### What the task requires
The answer must consist only of the lines from the line with "Részmunkaidő 4 óra" to the line with "műszaki gumiáru", both included, exactly as they stand below.

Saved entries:
_ _ _ _ _ _ _

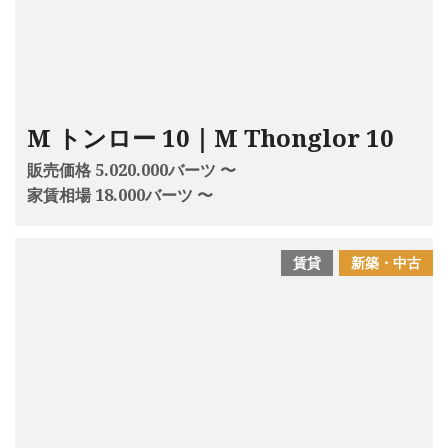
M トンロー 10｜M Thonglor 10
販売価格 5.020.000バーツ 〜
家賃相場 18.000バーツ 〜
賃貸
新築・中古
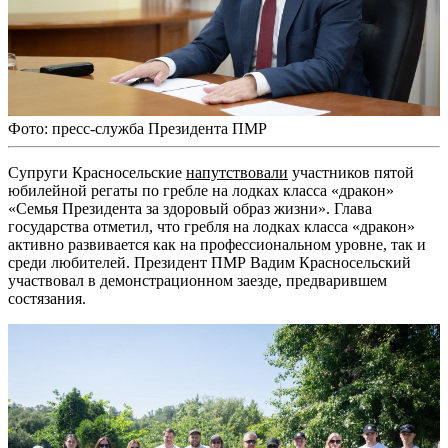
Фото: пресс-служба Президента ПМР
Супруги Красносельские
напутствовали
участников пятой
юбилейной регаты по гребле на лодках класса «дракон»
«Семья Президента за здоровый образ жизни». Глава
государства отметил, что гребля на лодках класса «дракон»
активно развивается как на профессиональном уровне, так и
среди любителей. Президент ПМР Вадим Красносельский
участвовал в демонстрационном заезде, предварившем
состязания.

_ _ _ _ _ _ _

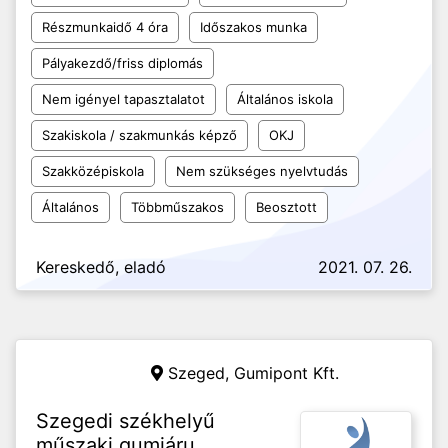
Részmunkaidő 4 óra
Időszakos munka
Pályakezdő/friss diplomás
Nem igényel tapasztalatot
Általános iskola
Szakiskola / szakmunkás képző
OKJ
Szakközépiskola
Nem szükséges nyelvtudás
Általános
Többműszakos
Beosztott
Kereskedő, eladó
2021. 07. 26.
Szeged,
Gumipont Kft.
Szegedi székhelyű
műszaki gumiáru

_ _ _ _ _ _ _

### Result of the task
Részmunkaidő 4 óra
Időszakos munka
Pályakezdő/friss diplomás
Nem igényel tapasztalatot
Általános iskola
Szakiskola / szakmunkás képző
OKJ
Szakközépiskola
Nem szükséges nyelvtudás
Általános
Többműszakos
Beosztott
Kereskedő, eladó
2021. 07. 26.
Szeged,
Gumipont Kft.
Szegedi székhelyű
műszaki gumiáru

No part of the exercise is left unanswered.